▶ _Task prompt_: The answer is every line in the data below that contains the word "условията".

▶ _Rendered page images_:
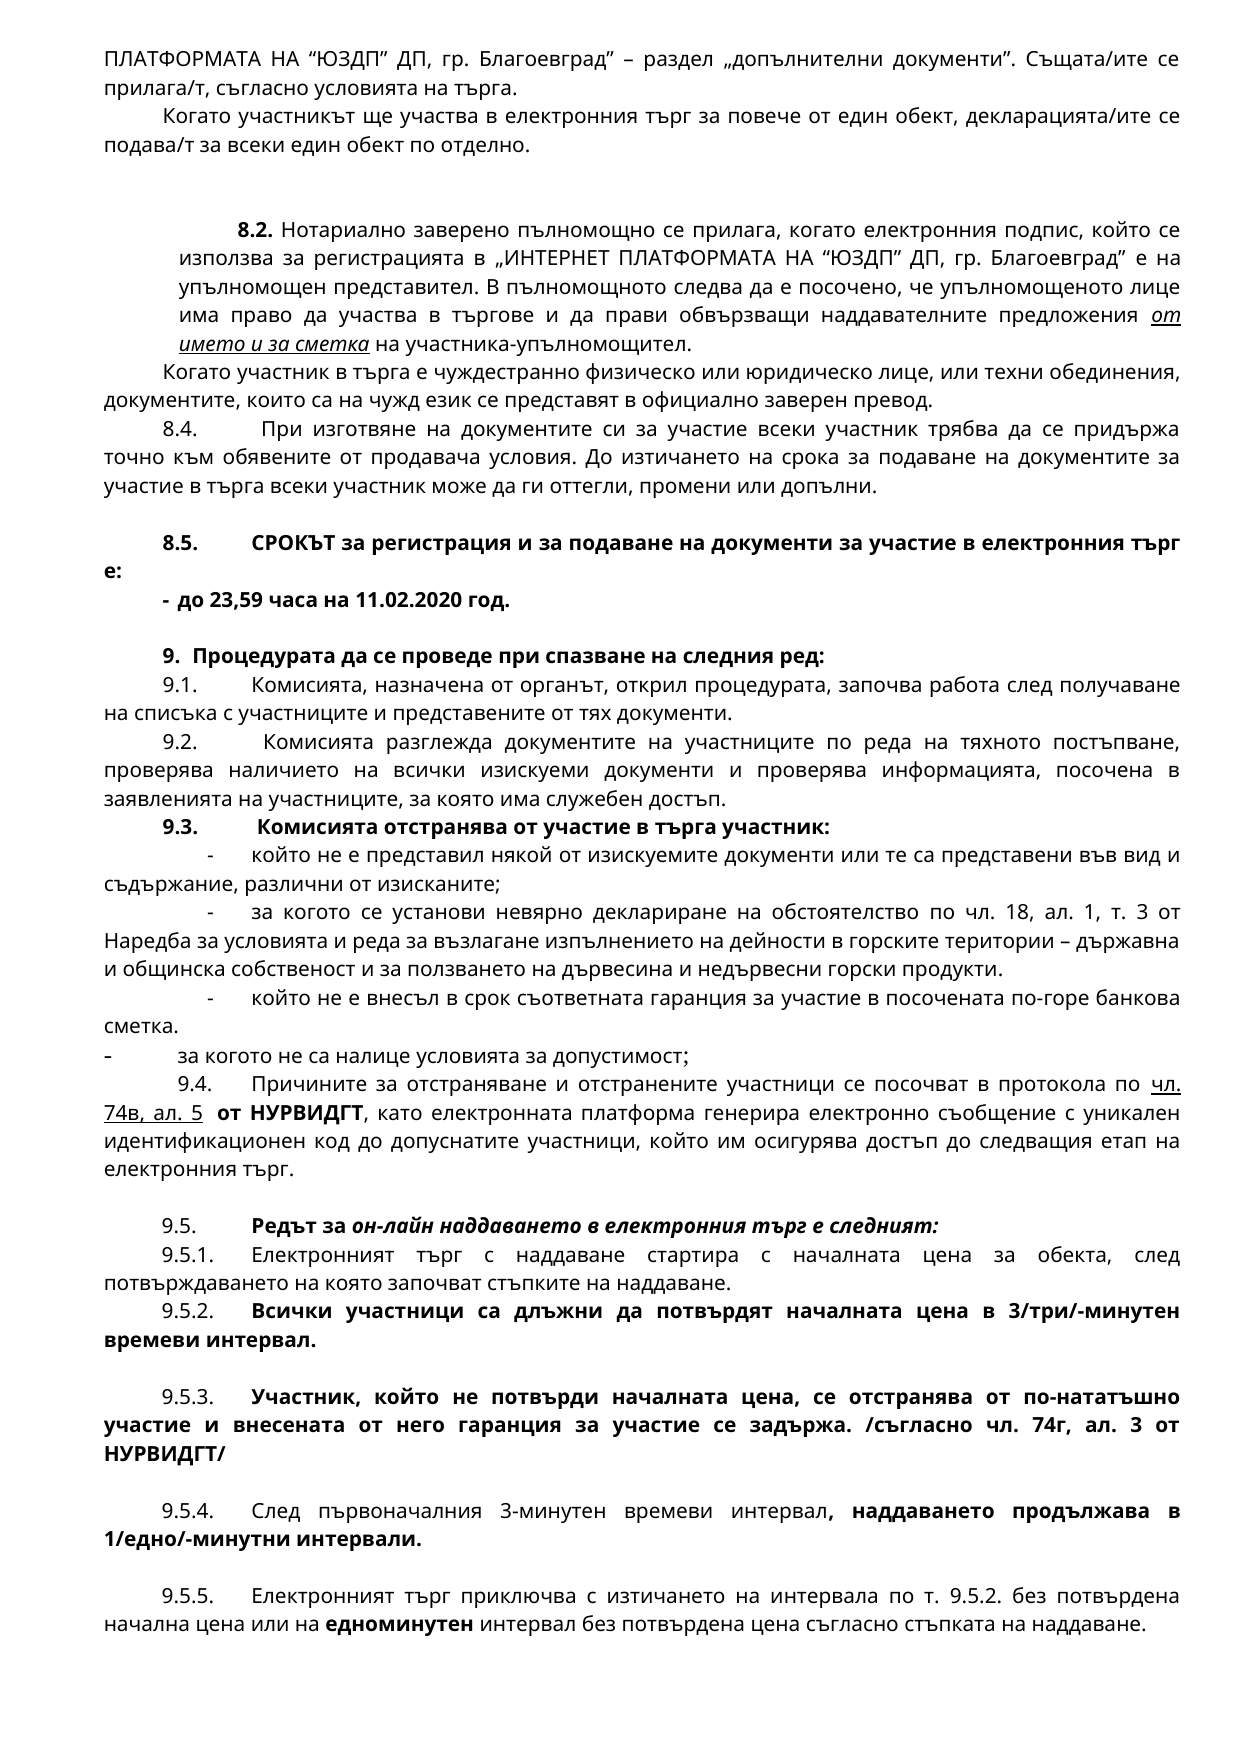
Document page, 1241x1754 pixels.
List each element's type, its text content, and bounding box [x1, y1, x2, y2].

list Редът за он-лайн наддаването в електронния търг е следният: [103, 1211, 1181, 1240]
list Комисията разглежда документите на участниците по реда на тяхното постъпване, проверява наличието на всички изискуеми документи и проверява информацията, посочена в заявленията на участниците, за която има служебен достъп. [103, 727, 1181, 812]
text 9.5.5. Електронният търг приключва с изтичането на интервала по т. 9.5.2. без потвърдена начална цена или на едноминутен интервал без потвърдена цена съгласно стъпката на наддаване. [103, 1581, 1181, 1638]
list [103, 44, 1181, 101]
list След първоначалния 3-минутен времеви интервал, наддаването продължава в 1/едно/-минутни интервали. [103, 1496, 1181, 1553]
list който не е внесъл в срок съответната гаранция за участие в посочената по-горе банкова сметка. [103, 983, 1181, 1040]
list Всички участници са длъжни да потвърдят началната цена в 3/три/-минутен времеви интервал. [103, 1297, 1181, 1353]
list до 23,59 часа на 11.02.2020 год. [103, 585, 1181, 613]
list Електронният търг с наддаване стартира с началната цена за обекта, след потвърждаването на която започват стъпките на наддаване. [103, 1240, 1181, 1297]
list Участник, който не потвърди началната цена, се отстранява от по-нататъшно участие и внесената от него гаранция за участие се задържа. /съгласно чл. 74г, ал. 3 от НУРВИДГТ/ [103, 1382, 1181, 1467]
text - за когото не са налице условията за допустимост; [103, 1040, 1181, 1069]
list Комисията отстранява от участие в търга участник: [103, 812, 1181, 841]
list Комисията, назначена от органът, открил процедурата, започва работа след получаване на списъка с участниците и представените от тях документи. [103, 670, 1181, 727]
list Когато участник в търга е чуждестранно физическо или юридическо лице, или техни обединения, документите, които са на чужд език се представят в официално заверен превод. [103, 357, 1181, 414]
list При изготвяне на документите си за участие всеки участник трябва да се придържа точно към обявените от продавача условия. До изтичането на срока за подаване на документите за участие в търга всеки участник може да ги оттегли, промени или допълни. [103, 414, 1181, 499]
text 9.4. Причините за отстраняване и отстранените участници се посочват в протокола по чл. 74в, ал. 5 от НУРВИДГТ, като електронната платформа генерира електронно съобщение с уникален идентификационен код до допуснатите участници, който им осигурява достъп до следващия етап на електронния търг. [103, 1069, 1181, 1183]
list Нотариално заверено пълномощно се прилага, когато електронния подпис, който се използва за регистрацията в „ИНТЕРНЕТ ПЛАТФОРМАТА НА “ЮЗДП” ДП, гр. Благоевград” е на упълномощен представител. В пълномощното следва да е посочено, че упълномощеното лице има право да участва в търгове и да прави обвързващи наддавателните предложения от името и за сметка на участника-упълномощител. [178, 215, 1181, 357]
list който не е представил някой от изискуемите документи или те са представени във вид и съдържание, различни от изисканите; [103, 841, 1181, 897]
list Когато участникът ще участва в електронния търг за повече от един обект, декларацията/ите се подава/т за всеки един обект по отделно. [103, 101, 1181, 158]
list СРОКЪТ за регистрация и за подаване на документи за участие в електронния търг е: [103, 528, 1181, 585]
list за когото се установи невярно деклариране на обстоятелство по чл. 18, ал. 1, т. 3 от Наредба за условията и реда за възлагане изпълнението на дейности в горските територии – държавна и общинска собственост и за ползването на дървесина и недървесни горски продукти. [103, 897, 1181, 983]
list Процедурата да се проведе при спазване на следния ред: [103, 642, 1181, 670]
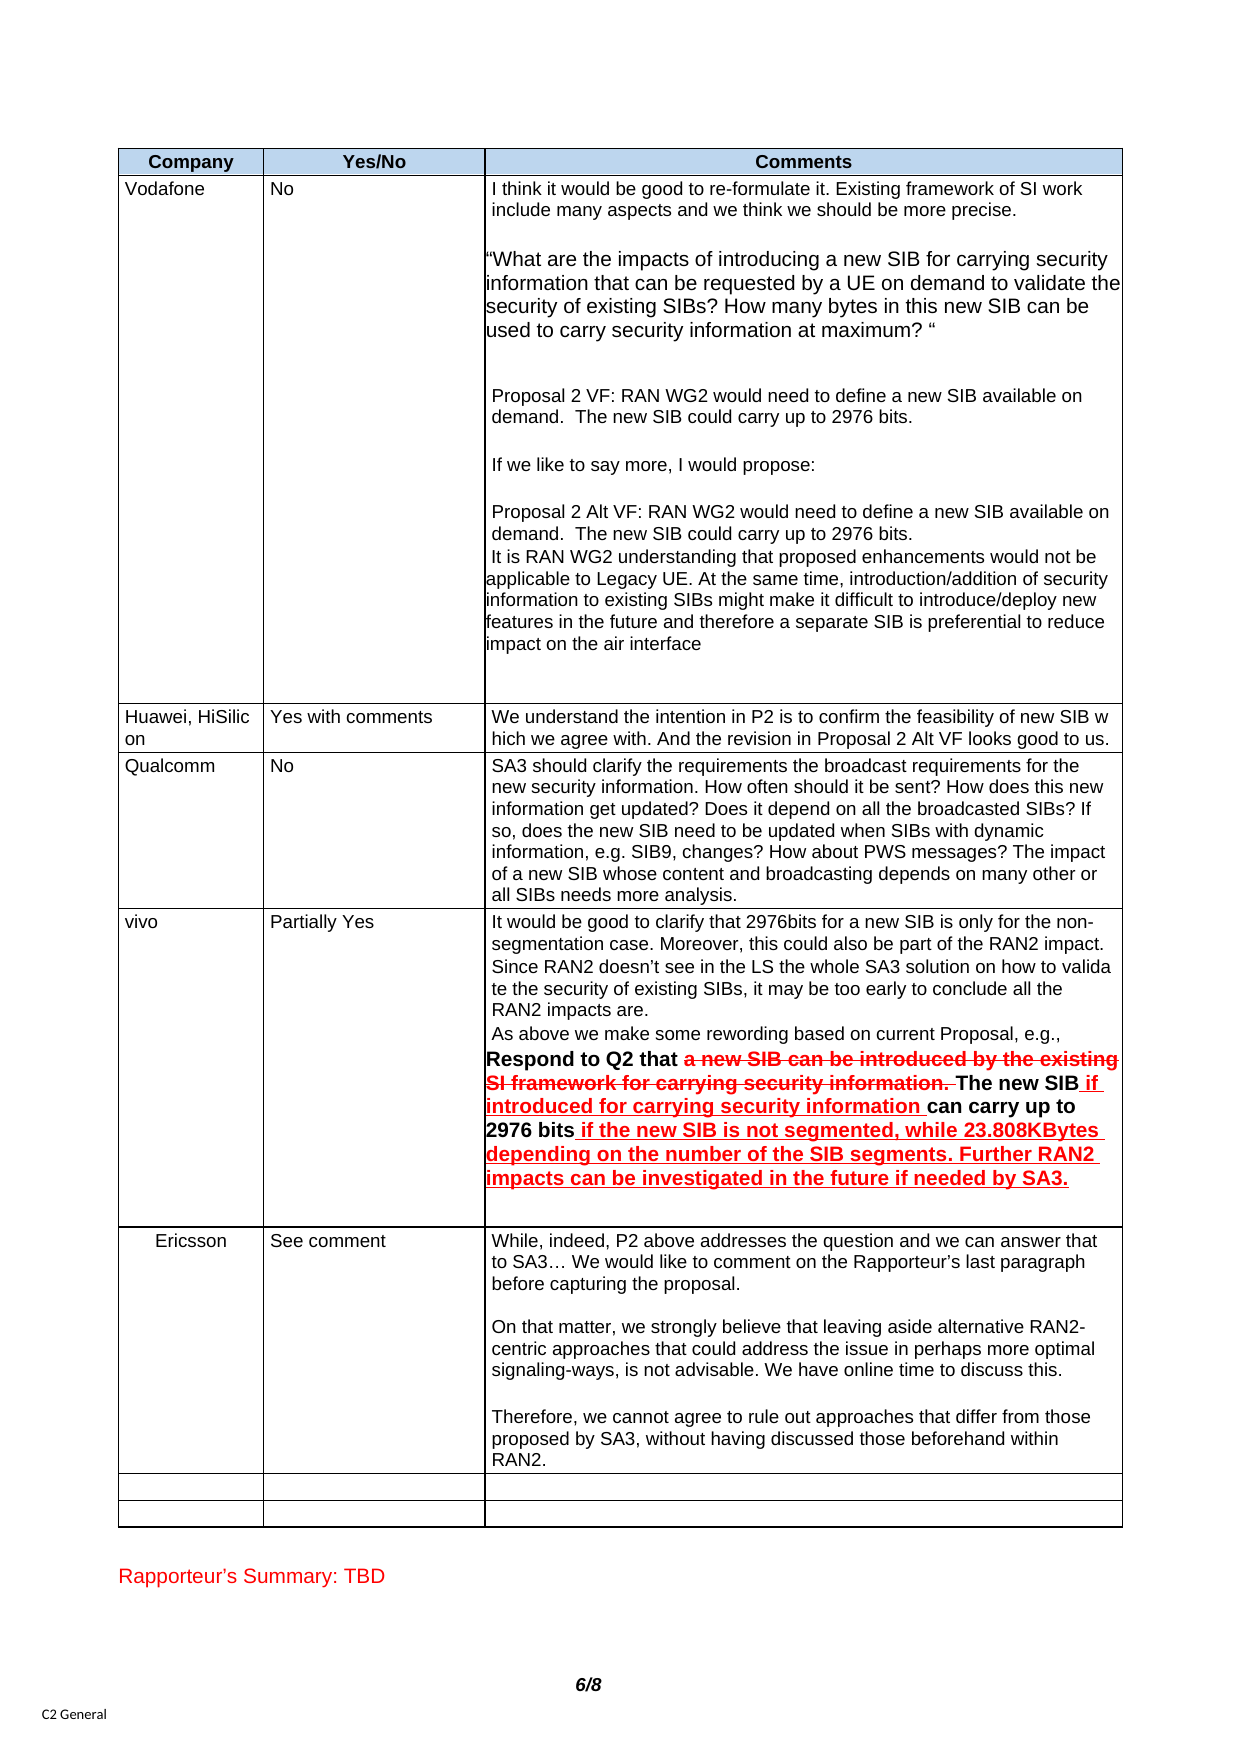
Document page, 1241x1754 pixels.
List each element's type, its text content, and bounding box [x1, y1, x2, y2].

table_cell [264, 1474, 484, 1500]
table_cell Partially Yes [264, 909, 484, 1226]
table_cell No [264, 176, 484, 703]
table_cell No [264, 753, 484, 908]
table_cell We understand the intention in P2 is to confirm the feasibility of new SIB which we agree with. And the revision in Proposal 2 Alt VF looks good to us. [486, 704, 1122, 752]
table_cell I think it would be good to re-formulate it. Existing framework of SI work include many aspects and we think we should be more precise. “What are the impacts of introducing a new SIB for carrying security information that can be requested by a UE on demand to validate the security of existing SIBs? How many bytes in this new SIB can be used to carry security information at maximum? “ Proposal 2 VF: RAN WG2 would need to define a new SIB available on demand. The new SIB could carry up to 2976 bits. If we like to say more, I would propose: Proposal 2 Alt VF: RAN WG2 would need to define a new SIB available on demand. The new SIB could carry up to 2976 bits. It is RAN WG2 understanding that proposed enhancements would not be applicable to Legacy UE. At the same time, introduction/addition of security information to existing SIBs might make it difficult to introduce/deploy new features in the future and therefore a separate SIB is preferential to reduce impact on the air interface [486, 176, 1122, 703]
table_cell [119, 1501, 263, 1526]
table_cell Vodafone [119, 176, 263, 703]
table_cell While, indeed, P2 above addresses the question and we can answer that to SA3… We would like to comment on the Rapporteur’s last paragraph before capturing the proposal. On that matter, we strongly believe that leaving aside alternative RAN2-centric approaches that could address the issue in perhaps more optimal signaling-ways, is not advisable. We have online time to discuss this. Therefore, we cannot agree to rule out approaches that differ from those proposed by SA3, without having discussed those beforehand within RAN2. [486, 1228, 1122, 1473]
table_cell [119, 1474, 263, 1500]
table_cell Huawei, HiSilicon [119, 704, 263, 752]
table_cell It would be good to clarify that 2976bits for a new SIB is only for the non-segmentation case. Moreover, this could also be part of the RAN2 impact. Since RAN2 doesn’t see in the LS the whole SA3 solution on how to validate the security of existing SIBs, it may be too early to conclude all the RAN2 impacts are. As above we make some rewording based on current Proposal, e.g., Respond to Q2 that a new SIB can be introduced by the existing SI framework for carrying security information. The new SIB if introduced for carrying security information can carry up to 2976 bits if the new SIB is not segmented, while 23.808KBytes depending on the number of the SIB segments. Further RAN2 impacts can be investigated in the future if needed by SA3. [486, 909, 1122, 1226]
table_cell vivo [119, 909, 263, 1226]
table_header Company [119, 149, 263, 174]
table_cell SA3 should clarify the requirements the broadcast requirements for the new security information. How often should it be sent? How does this new information get updated? Does it depend on all the broadcasted SIBs? If so, does the new SIB need to be updated when SIBs with dynamic information, e.g. SIB9, changes? How about PWS messages? The impact of a new SIB whose content and broadcasting depends on many other or all SIBs needs more analysis. [486, 753, 1122, 908]
table_cell [486, 1501, 1122, 1526]
table_cell Ericsson [119, 1228, 263, 1473]
table_cell [264, 1501, 484, 1526]
table_cell [486, 1474, 1122, 1500]
text Rapporteur’s Summary: TBD [118, 1564, 1122, 1588]
table_header Yes/No [264, 149, 484, 174]
table_cell Yes with comments [264, 704, 484, 752]
table_cell Qualcomm [119, 753, 263, 908]
table_cell See comment [264, 1228, 484, 1473]
table_header Comments [486, 149, 1122, 174]
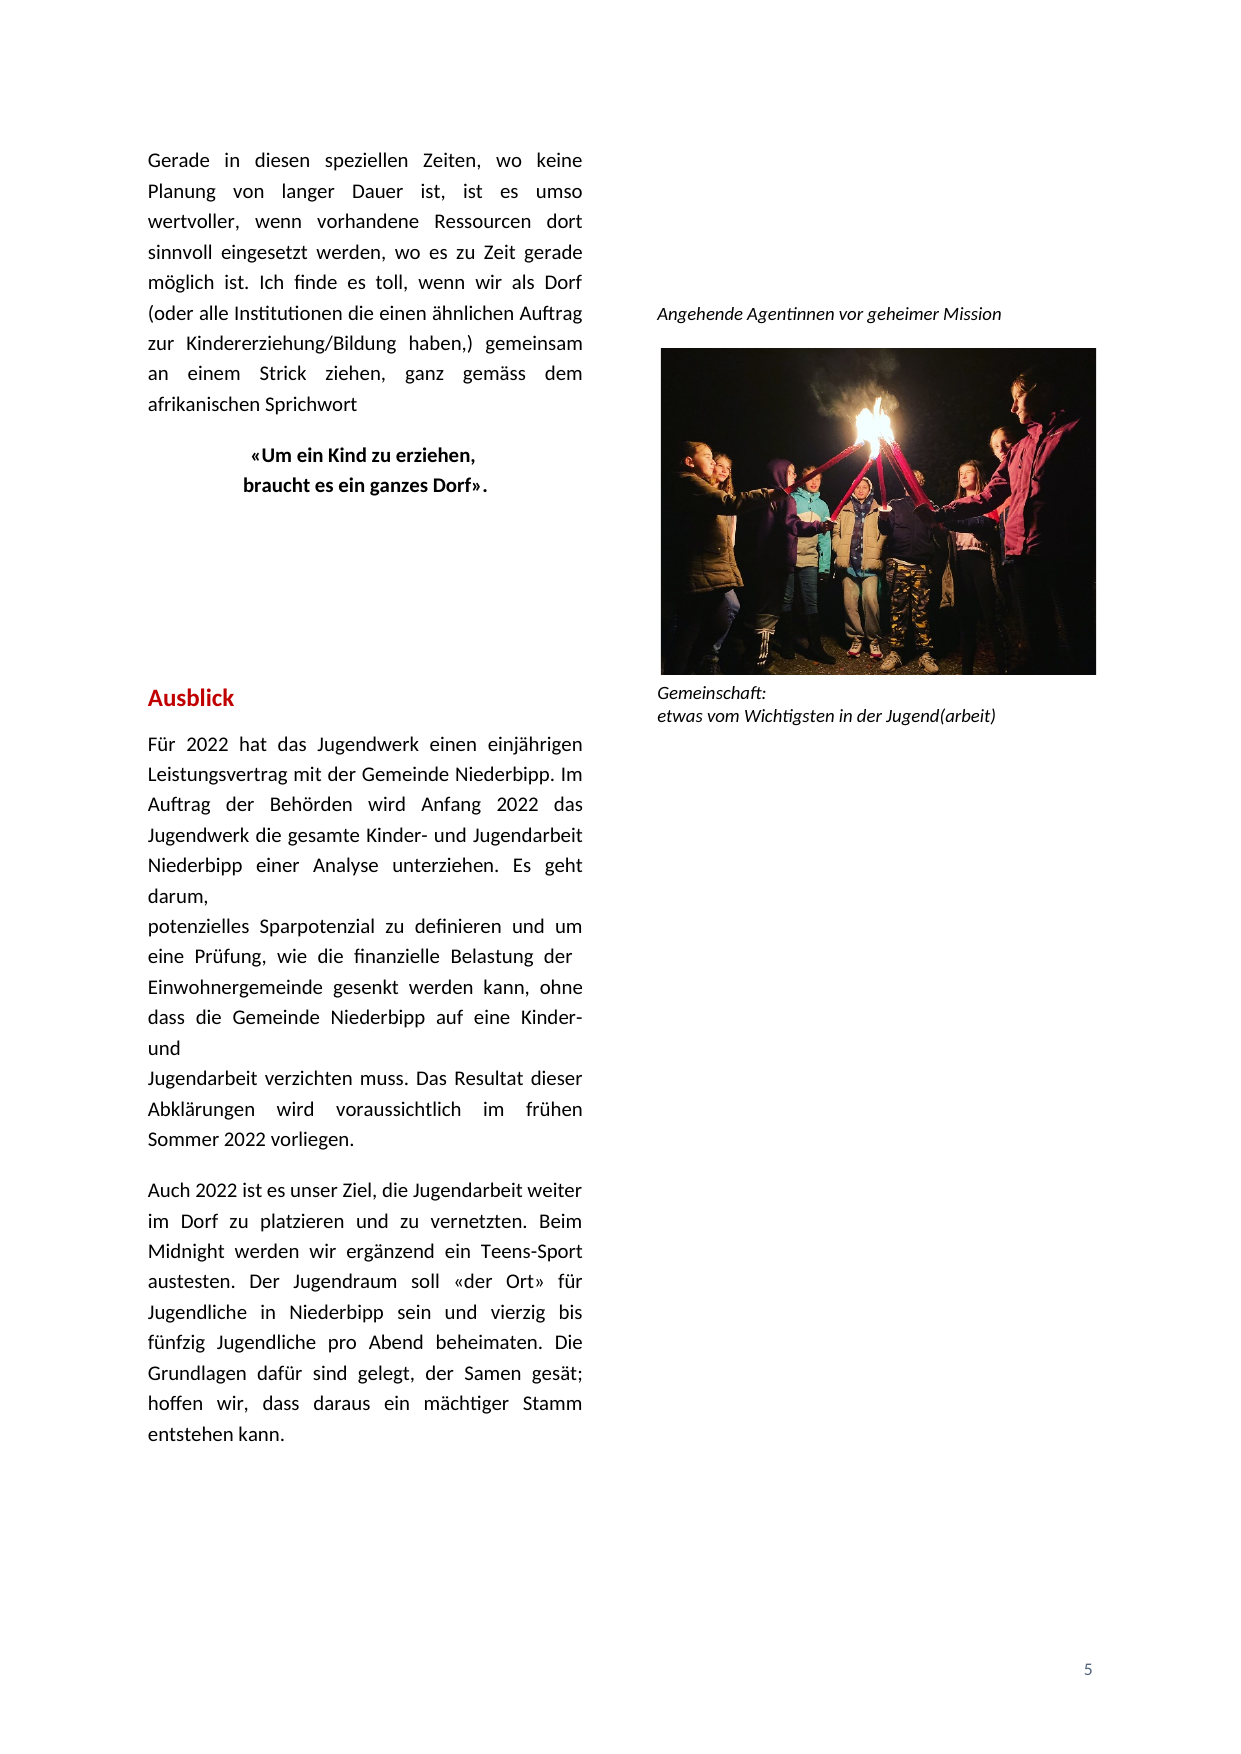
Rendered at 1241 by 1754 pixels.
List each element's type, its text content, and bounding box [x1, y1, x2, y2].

text Angehende Agentinnen vor geheimer Mission [657, 302, 1093, 325]
text etwas vom Wichtigsten in der Jugend(arbeit) [657, 704, 1093, 727]
text Auch 2022 ist es unser Ziel, die Jugendarbeit weiter im Dorf zu platzieren und zu vernetzten. Beim Midnight werden wir ergänzend ein Teens-Sport austesten. Der Jugendraum soll «der Ort» für Jugendliche in Niederbipp sein und vierzig bis fünfzig Jugendliche pro Abend beheimaten. Die Grundlagen dafür sind gelegt, der Samen gesät; hoffen wir, dass daraus ein mächtiger Stamm entstehen kann. [148, 1177, 583, 1446]
picture [660, 348, 1097, 675]
text Gerade in diesen speziellen Zeiten, wo keine Planung von langer Dauer ist, ist es umso wertvoller, wenn vorhandene Ressourcen dort sinnvoll eingesetzt werden, wo es zu Zeit gerade möglich ist. Ich finde es toll, wenn wir als Dorf (oder alle Institutionen die einen ähnlichen Auftrag zur Kindererziehung/Bildung haben,) gemeinsam an einem Strick ziehen, ganz gemäss dem afrikanischen Sprichwort [148, 148, 583, 416]
text «Um ein Kind zu erziehen, braucht es ein ganzes Dorf». [148, 442, 583, 498]
text Für 2022 hat das Jugendwerk einen einjährigen Leistungsvertrag mit der Gemeinde Niederbipp. Im Auftrag der Behörden wird Anfang 2022 das Jugendwerk die gesamte Kinder- und Jugendarbeit Niederbipp einer Analyse unterziehen. Es geht darum, potenzielles Sparpotenzial zu definieren und um eine Prüfung, wie die finanzielle Belastung der Einwohnergemeinde gesenkt werden kann, ohne dass die Gemeinde Niederbipp auf eine Kinder- und Jugendarbeit verzichten muss. Das Resultat dieser Abklärungen wird voraussichtlich im frühen Sommer 2022 vorliegen. [148, 731, 583, 1152]
subtitle Ausblick [148, 682, 583, 712]
text Gemeinschaft: [657, 681, 1093, 704]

▶ _Worked solution_:
text - за когото не са налице условията за допустимост; [103, 1040, 1181, 1069]
list за когото се установи невярно деклариране на обстоятелство по чл. 18, ал. 1, т. 3 от Наредба за условията и реда за възлагане изпълнението на дейности в горските територии – държавна и общинска собственост и за ползването на дървесина и недървесни горски продукти. [103, 897, 1181, 983]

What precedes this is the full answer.